Why Taking a Lunch Break Can Boost Your Career

NEW YORK (MainStreet) — Be honest: how many days each week do you actually take a lunch break? While you might think that working through lunch will show your boss that you're a model employee, skipping a much-needed midday break might actually have the opposite effect by wearing you out.

"A lunch break is important for your physical and mental health," says psychologist Frank J. Sileo, executive director for The Center for Psychological Enhancement in Ridgewood, N.J. "Studies have shown that taking a lunch break can reduce stress. Time for relaxation away from work has also been correlated with heightened productivity and creativity."

If you generally work through lunch or only take a short break, you're not alone.
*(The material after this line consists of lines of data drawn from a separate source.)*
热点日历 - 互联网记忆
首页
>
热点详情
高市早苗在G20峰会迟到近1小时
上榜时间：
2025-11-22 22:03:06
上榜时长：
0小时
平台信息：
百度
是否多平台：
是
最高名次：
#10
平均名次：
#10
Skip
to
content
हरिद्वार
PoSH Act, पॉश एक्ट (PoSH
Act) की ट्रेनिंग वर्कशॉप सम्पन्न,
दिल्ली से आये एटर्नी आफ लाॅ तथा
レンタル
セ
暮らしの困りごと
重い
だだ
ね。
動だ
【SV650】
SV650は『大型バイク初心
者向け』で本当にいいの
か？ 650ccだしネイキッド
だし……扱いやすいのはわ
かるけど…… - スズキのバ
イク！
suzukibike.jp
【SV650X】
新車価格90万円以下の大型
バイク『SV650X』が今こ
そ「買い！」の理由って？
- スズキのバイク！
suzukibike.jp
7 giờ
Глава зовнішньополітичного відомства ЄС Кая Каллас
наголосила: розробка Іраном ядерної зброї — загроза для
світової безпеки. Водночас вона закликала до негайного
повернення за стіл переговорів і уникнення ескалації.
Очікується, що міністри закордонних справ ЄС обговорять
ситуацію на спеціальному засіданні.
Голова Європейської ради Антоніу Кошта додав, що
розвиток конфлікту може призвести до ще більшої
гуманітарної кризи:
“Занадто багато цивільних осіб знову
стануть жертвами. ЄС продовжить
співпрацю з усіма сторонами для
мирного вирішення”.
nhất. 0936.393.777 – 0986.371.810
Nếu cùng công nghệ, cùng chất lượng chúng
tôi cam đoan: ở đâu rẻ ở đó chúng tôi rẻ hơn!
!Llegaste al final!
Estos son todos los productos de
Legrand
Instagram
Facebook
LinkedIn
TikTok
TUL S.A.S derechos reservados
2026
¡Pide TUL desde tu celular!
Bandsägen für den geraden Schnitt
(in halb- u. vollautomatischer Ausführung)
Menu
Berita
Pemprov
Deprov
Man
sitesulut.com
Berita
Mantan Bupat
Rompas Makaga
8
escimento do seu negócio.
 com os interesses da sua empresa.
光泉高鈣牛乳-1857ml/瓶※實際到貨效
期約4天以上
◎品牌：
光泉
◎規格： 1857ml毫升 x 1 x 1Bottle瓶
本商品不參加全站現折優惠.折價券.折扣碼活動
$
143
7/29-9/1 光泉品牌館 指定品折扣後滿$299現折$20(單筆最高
According to a recent survey by OfficeTeam, a global staffing service, nearly half (48%) of U.S. workers said their typical lunch break lasts 30 minutes or less.

However, experts say that lunch breaks should ideally be at least 30 to 45 minutes—and strongly advise spending that time away from your desk.

"When you eat at your desk, it does not really constitute a real break from work and may involve doing a host of work-related tasks such as answering the phone and responding to emails while eating," says Sileo. "Eating at your desk may also lead to overeating, because when you are working at your desk you may not pay attention to what and how much you are eating."

When choosing what to eat for lunch, avoid sugary, greasy foods and instead opt for a nutritious, well-balanced meal.

"We advocate eating low-carb, high natural fat foods that help maintain blood sugar levels and minimize stress," says John Salerno, M.D., director of The Salerno Center for Complementary Medicine in New York City.

Aside from eating, beneficial activities to enjoy during your lunch break include taking a walk, working out at the gym or going to a quiet room to practice yoga or meditation, says stress and mindful living consultant Kathleen Hall, founder and CEO of The Mindful Living Network and The Stress Institute.